▶ _INSTRUCTIONS FOR THE TASK_: Once the images are set aside, print the remaining lines below exactly.

Saved entries
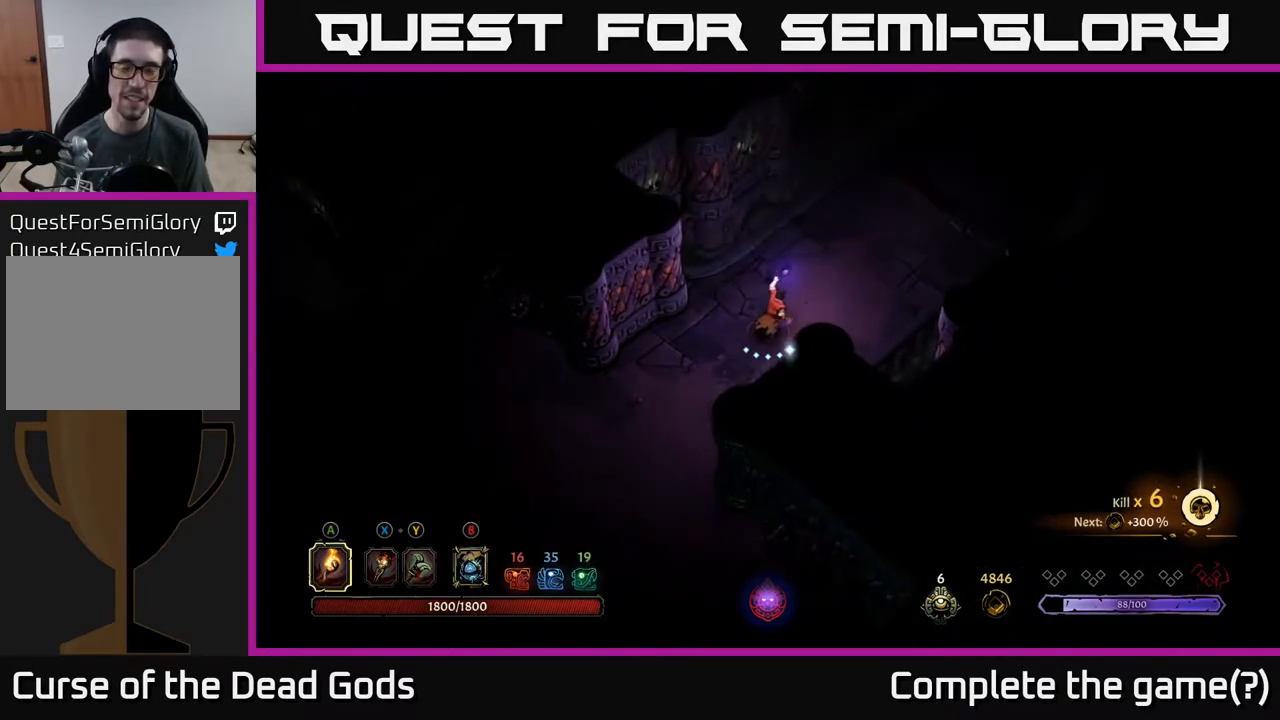
{"buttons": [], "left_stick": "up-right", "right_stick": "center", "events": []}
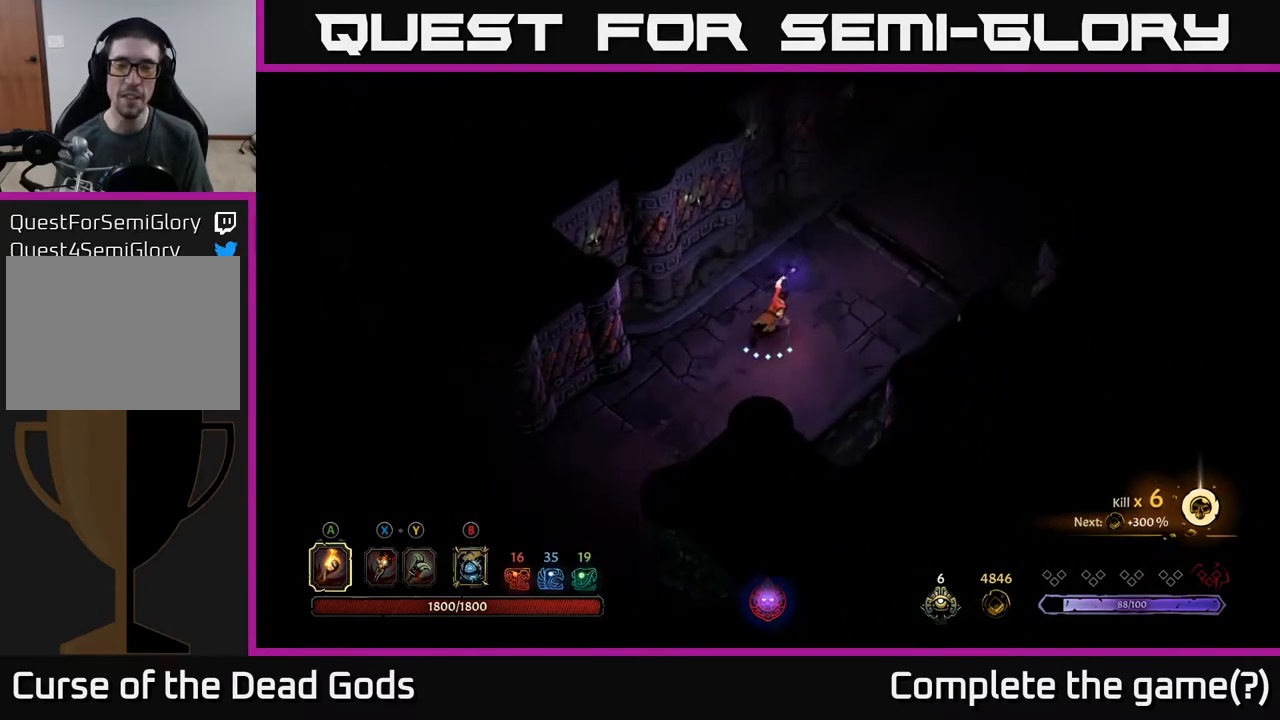
{"buttons": [], "left_stick": "center", "right_stick": "center", "events": [[283, "left_stick", "center"]]}
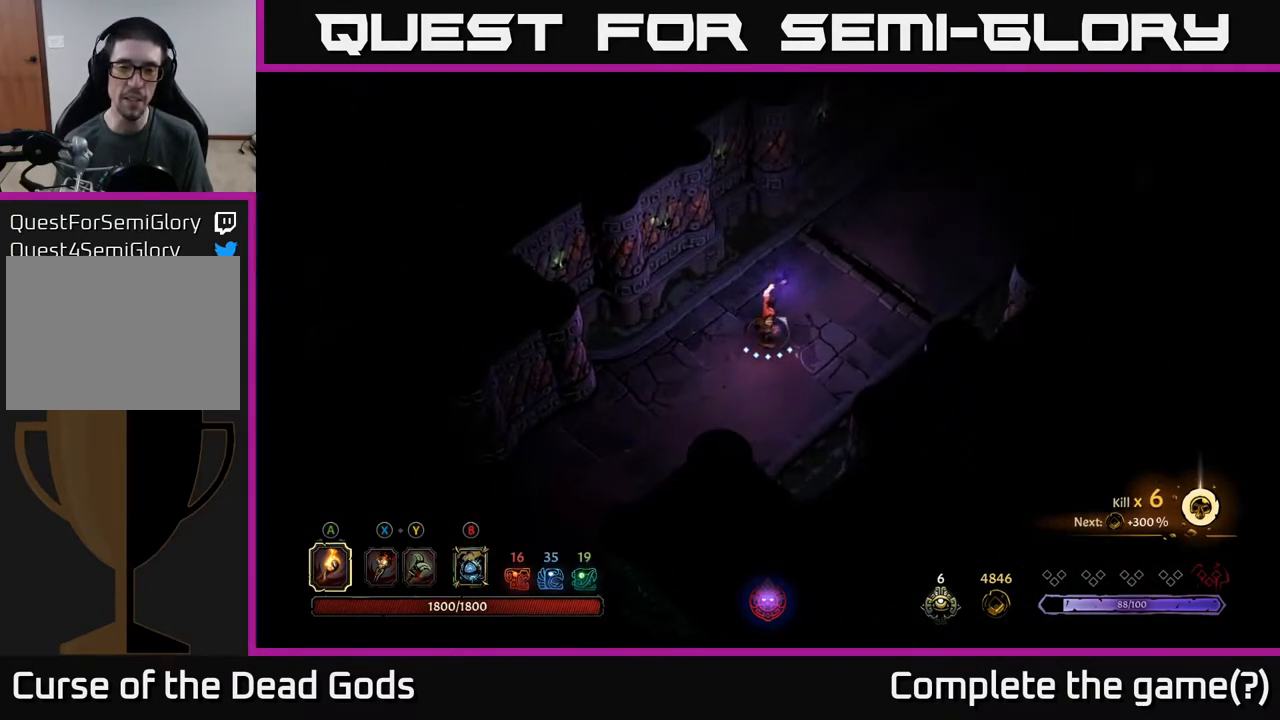
{"buttons": [], "left_stick": "up-right", "right_stick": "center", "events": [[17, "left_stick", "up-right"]]}
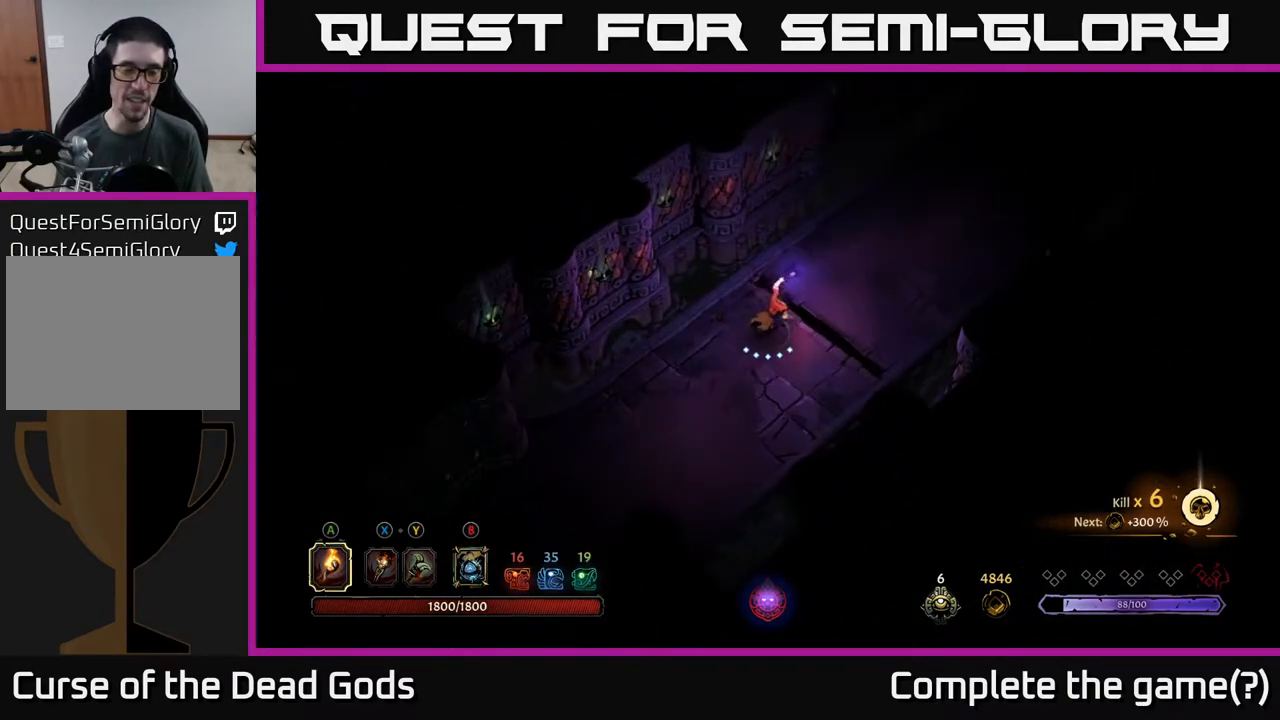
{"buttons": [], "left_stick": "up-right", "right_stick": "center", "events": []}
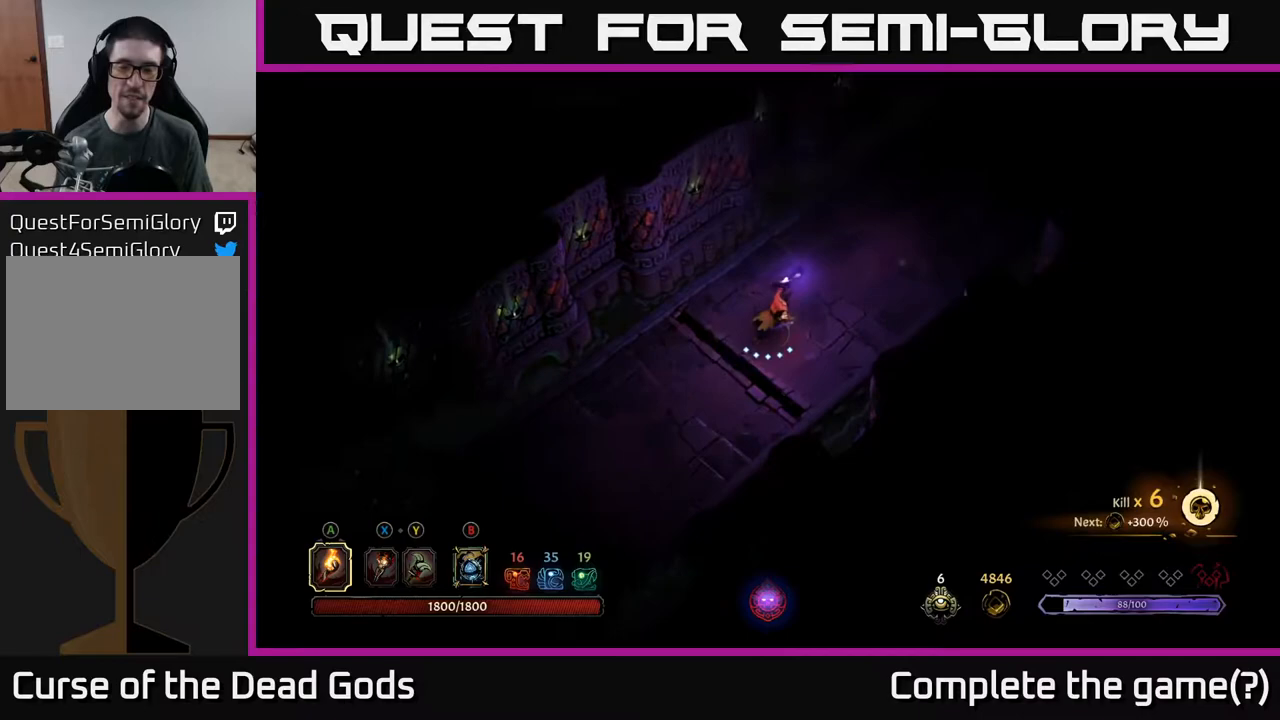
{"buttons": [], "left_stick": "up-right", "right_stick": "center", "events": []}
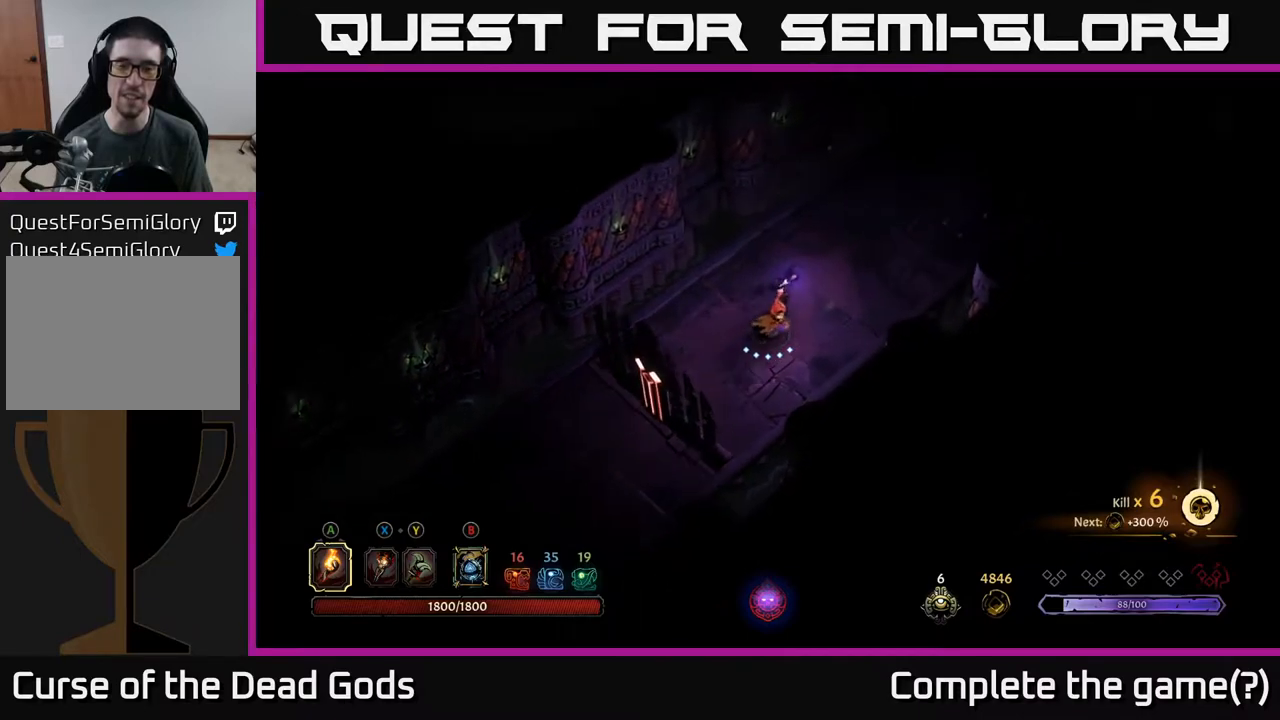
{"buttons": [], "left_stick": "up-right", "right_stick": "center", "events": []}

▶ _OUTPUT OF THE EXERCISE_:
{"buttons": [], "left_stick": "up-right", "right_stick": "center", "events": []}
{"buttons": [], "left_stick": "center", "right_stick": "center", "events": [[283, "left_stick", "center"]]}
{"buttons": [], "left_stick": "up-right", "right_stick": "center", "events": [[17, "left_stick", "up-right"]]}
{"buttons": [], "left_stick": "up-right", "right_stick": "center", "events": []}
{"buttons": [], "left_stick": "up-right", "right_stick": "center", "events": []}
{"buttons": [], "left_stick": "up-right", "right_stick": "center", "events": []}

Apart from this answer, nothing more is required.